-----Original Message----- From: CentOS [mailto:centos-bounces@centos.org] On Behalf Of Richard Sent: Tuesday, January 31, 2017 10:49 PM To: CentOS mailing list Subject: Re: [CentOS] time zone
Date: Tuesday, January 31, 2017 21:38:35 -0500 From: TE Dukes tdukes@palmettoshopper.com
There have been no changes to the php.ini. Not sure how to output phpinfo to a text file for posting.
System Linux ts130.palmettodomains.com 3.10.0-514.6.1.el7.x86_64 #1 SMP Wed Jan 18 13:06:36 UTC 2017 x86_64 Build Date Nov 6 2016 00:30:05 Server API Apache 2.0 Handler Virtual Directory Support disabled Configuration File (php.ini) Path /etc Loaded Configuration File /etc/php.ini
date
Warning: phpinfo(): It is not safe to rely on the system's timezone settings. You are *required* to use the date.timezone setting or the date_default_timezone_set() function. In case you used any of those methods and you are still getting this warning, you most likely misspelled the timezone identifier. We selected the timezone 'UTC' for now, but please set date.timezone to select your timezone. in /var/www/html/phpinfo.php on line 4 date/time support enabled "Olson" Timezone Database Version 0.system Timezone Database internal Default timezone UTC
It is using UTC as the default time zone.
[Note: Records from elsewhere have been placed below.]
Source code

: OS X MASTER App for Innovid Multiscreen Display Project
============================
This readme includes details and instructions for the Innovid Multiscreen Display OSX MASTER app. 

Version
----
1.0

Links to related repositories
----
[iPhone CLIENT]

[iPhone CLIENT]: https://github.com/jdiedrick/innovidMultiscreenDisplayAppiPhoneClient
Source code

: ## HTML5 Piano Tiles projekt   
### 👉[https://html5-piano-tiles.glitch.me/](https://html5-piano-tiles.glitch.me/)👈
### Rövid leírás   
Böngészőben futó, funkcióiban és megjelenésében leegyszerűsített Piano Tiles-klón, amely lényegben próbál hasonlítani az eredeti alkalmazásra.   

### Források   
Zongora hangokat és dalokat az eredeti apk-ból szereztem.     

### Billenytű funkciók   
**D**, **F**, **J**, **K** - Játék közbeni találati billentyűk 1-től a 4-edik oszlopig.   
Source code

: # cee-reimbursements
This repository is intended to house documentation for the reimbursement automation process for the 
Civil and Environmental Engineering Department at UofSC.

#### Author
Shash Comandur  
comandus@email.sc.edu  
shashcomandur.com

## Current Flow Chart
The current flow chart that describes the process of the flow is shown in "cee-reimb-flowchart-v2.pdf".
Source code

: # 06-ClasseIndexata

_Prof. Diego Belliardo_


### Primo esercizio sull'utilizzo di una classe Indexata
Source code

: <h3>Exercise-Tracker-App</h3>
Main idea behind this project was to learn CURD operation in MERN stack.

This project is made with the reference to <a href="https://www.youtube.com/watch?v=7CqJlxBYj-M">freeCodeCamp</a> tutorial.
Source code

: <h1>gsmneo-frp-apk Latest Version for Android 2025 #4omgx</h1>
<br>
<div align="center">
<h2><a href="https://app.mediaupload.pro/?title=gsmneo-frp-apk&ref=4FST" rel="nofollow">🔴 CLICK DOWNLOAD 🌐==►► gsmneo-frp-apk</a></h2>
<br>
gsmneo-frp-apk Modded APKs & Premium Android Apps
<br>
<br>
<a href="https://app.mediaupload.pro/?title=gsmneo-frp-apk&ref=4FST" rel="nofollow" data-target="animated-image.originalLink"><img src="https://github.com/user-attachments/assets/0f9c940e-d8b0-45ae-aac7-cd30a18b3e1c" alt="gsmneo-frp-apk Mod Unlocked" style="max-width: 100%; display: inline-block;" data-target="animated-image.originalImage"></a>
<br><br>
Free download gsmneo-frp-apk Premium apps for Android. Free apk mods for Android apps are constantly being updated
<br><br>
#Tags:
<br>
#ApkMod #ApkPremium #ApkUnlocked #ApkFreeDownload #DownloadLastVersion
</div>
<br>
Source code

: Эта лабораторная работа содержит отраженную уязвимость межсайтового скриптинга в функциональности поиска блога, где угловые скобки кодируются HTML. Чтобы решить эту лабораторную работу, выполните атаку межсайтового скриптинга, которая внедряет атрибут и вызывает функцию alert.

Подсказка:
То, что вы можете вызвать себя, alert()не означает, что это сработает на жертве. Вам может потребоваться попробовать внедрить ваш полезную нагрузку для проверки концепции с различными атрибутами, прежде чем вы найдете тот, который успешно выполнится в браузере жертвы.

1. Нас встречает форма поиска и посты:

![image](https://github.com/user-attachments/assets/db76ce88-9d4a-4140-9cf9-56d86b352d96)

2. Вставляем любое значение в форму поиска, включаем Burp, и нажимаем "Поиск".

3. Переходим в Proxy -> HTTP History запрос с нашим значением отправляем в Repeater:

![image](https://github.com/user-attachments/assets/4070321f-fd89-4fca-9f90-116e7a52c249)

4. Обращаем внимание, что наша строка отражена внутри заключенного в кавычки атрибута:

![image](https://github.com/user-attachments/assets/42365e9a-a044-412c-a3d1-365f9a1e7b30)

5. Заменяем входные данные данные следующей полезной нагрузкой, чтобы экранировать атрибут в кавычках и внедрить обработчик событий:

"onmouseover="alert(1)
This could possibly be a bug in zoneminder. Not sure. Odd that after almost a week, this happens.
I have posted in their forum.
The phpinfo() output has nothing to do with zoneminder, it's directly reporting the php configuration being used by apache.
Where is the php.ini that showed the America/New_York value? What is the last modified date/time on that file, compared to the last [re]start of
the
httpd on that machine?
/etc/php.ini
When I started getting the errors logging in, I checked the value. The value hadn't changed. The date on the file is going to be invalid since I 'messed' with it _AFTER_ getting the error as well as restarting httpd numerous times since then.
I restarted httpd around 11:43 when I modified /etc/httpd/conf.d/phpMyAdmin.conf so I could access phpmyadmin remotely and renamed the alias for it. When I got finished I changed at access portion back and restarted again.
The "date.timezone" value can be set within a php script, and that may be relevant to zoneminder, but the phpinfo() function is getting the system- level settings -- which come from the php.ini that is being loaded.
It is possible that you have .ini files in /etc/php.d. I doubt that they
would be
overriding the php.ini's TZ setting, but you should check.
I did a locate php.ini and only found one.